_Material provided_:
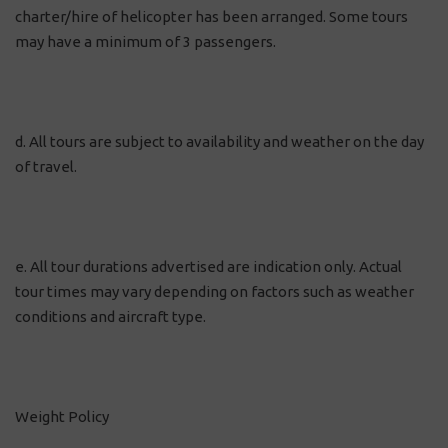
charter/hire of helicopter has been arranged. Some tours
may have a minimum of 3 passengers.
d. All tours are subject to availability and weather on the day
of travel.
e. All tour durations advertised are indication only. Actual
tour times may vary depending on factors such as weather
conditions and aircraft type.
Weight Policy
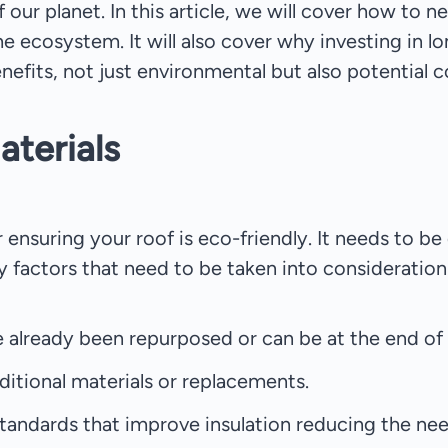
f our planet. In this article, we will cover how to 
e ecosystem. It will also cover why investing in lo
efits, not just environmental but also potential c
aterials
or ensuring your roof is eco-friendly. It needs to 
 factors that need to be taken into consideration
e already been repurposed or can be at the end of th
ditional materials or replacements.
tandards that improve insulation reducing the nee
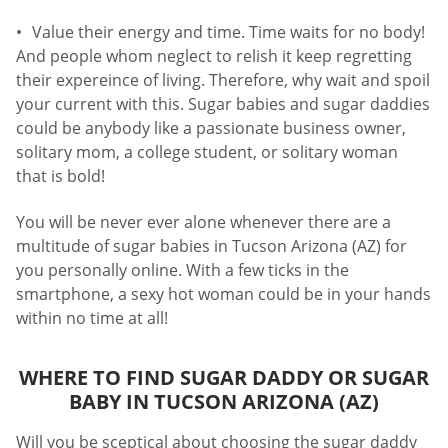
Value their energy and time. Time waits for no body!
And people whom neglect to relish it keep regretting
their expereince of living. Therefore, why wait and spoil
your current with this. Sugar babies and sugar daddies
could be anybody like a passionate business owner,
solitary mom, a college student, or solitary woman
that is bold!
You will be never ever alone whenever there are a
multitude of sugar babies in Tucson Arizona (AZ) for
you personally online. With a few ticks in the
smartphone, a sexy hot woman could be in your hands
within no time at all!
WHERE TO FIND SUGAR DADDY OR SUGAR
BABY IN TUCSON ARIZONA (AZ)
Will you be sceptical about choosing the sugar daddy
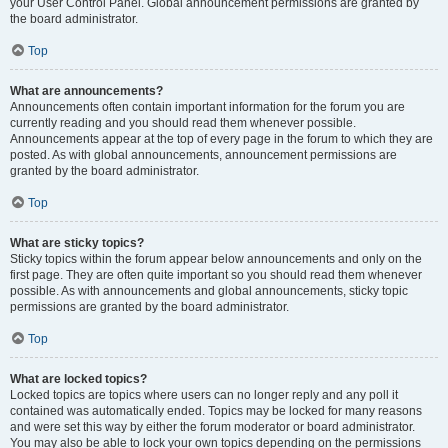
your User Control Panel. Global announcement permissions are granted by
the board administrator.
Top
What are announcements?
Announcements often contain important information for the forum you are
currently reading and you should read them whenever possible.
Announcements appear at the top of every page in the forum to which they are
posted. As with global announcements, announcement permissions are
granted by the board administrator.
Top
What are sticky topics?
Sticky topics within the forum appear below announcements and only on the
first page. They are often quite important so you should read them whenever
possible. As with announcements and global announcements, sticky topic
permissions are granted by the board administrator.
Top
What are locked topics?
Locked topics are topics where users can no longer reply and any poll it
contained was automatically ended. Topics may be locked for many reasons
and were set this way by either the forum moderator or board administrator.
You may also be able to lock your own topics depending on the permissions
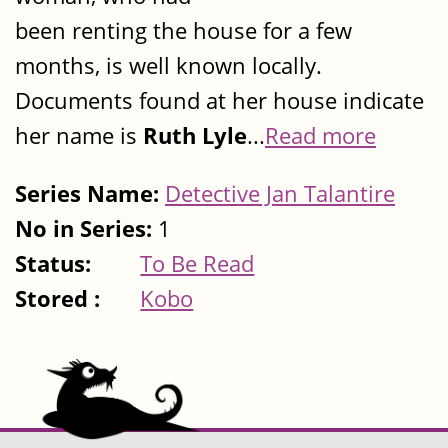
been renting the house for a few
months, is well known locally.
Documents found at her house indicate
her name is
Ruth Lyle
...
Read more
Series Name:
Detective Jan Talantire
No in Series:
1
Status:
To Be Read
Stored :
Kobo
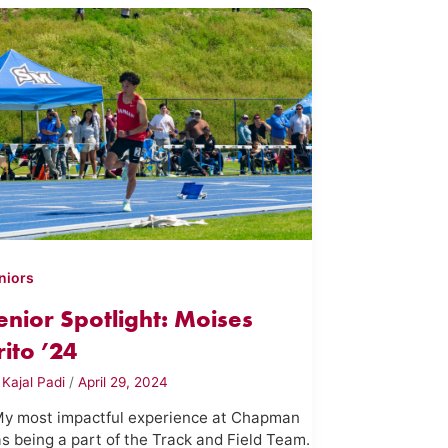
niors
enior Spotlight: Moises
rito ’24
y
Kajal Padi
/
April 29, 2024
My most impactful experience at Chapman
s being a part of the Track and Field Team.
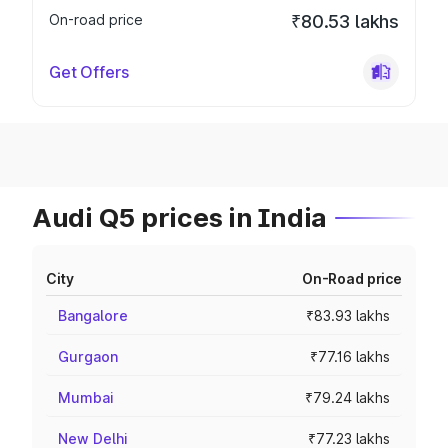
On-road price
₹80.53 lakhs
Get Offers
Audi Q5 prices in India
City
On-Road price
Bangalore
₹83.93 lakhs
Gurgaon
₹77.16 lakhs
Mumbai
₹79.24 lakhs
New Delhi
₹77.23 lakhs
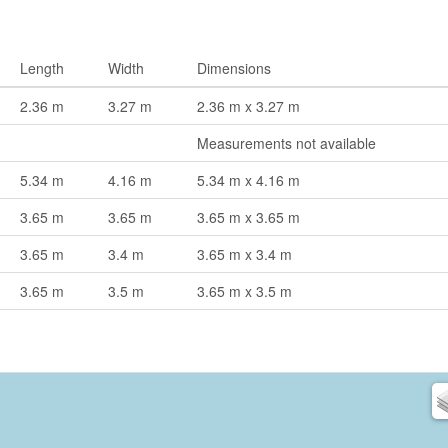
Length
Width
Dimensions
2.36 m
3.27 m
2.36 m x 3.27 m
Measurements not available
5.34 m
4.16 m
5.34 m x 4.16 m
3.65 m
3.65 m
3.65 m x 3.65 m
3.65 m
3.4 m
3.65 m x 3.4 m
3.65 m
3.5 m
3.65 m x 3.5 m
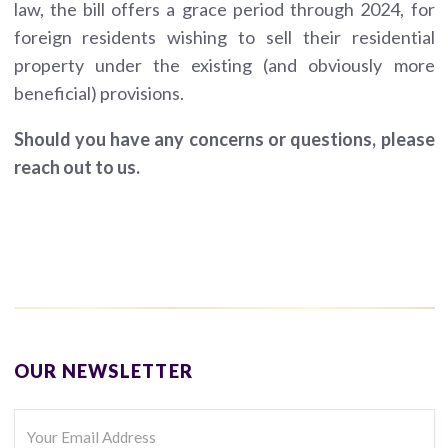
law, the bill offers a grace period through 2024, for
foreign residents wishing to sell their residential
property under the existing (and obviously more
beneficial) provisions.
Should you have any concerns or questions, please
reach out to us.
OUR NEWSLETTER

_What this task involves_:
Your output is the lines from the top of the entries through the line containing "Weight Policy", exactly as they stand. No pictures belong in it.

_Your solution_:
charter/hire of helicopter has been arranged. Some tours
may have a minimum of 3 passengers.
d. All tours are subject to availability and weather on the day
of travel.
e. All tour durations advertised are indication only. Actual
tour times may vary depending on factors such as weather
conditions and aircraft type.
Weight Policy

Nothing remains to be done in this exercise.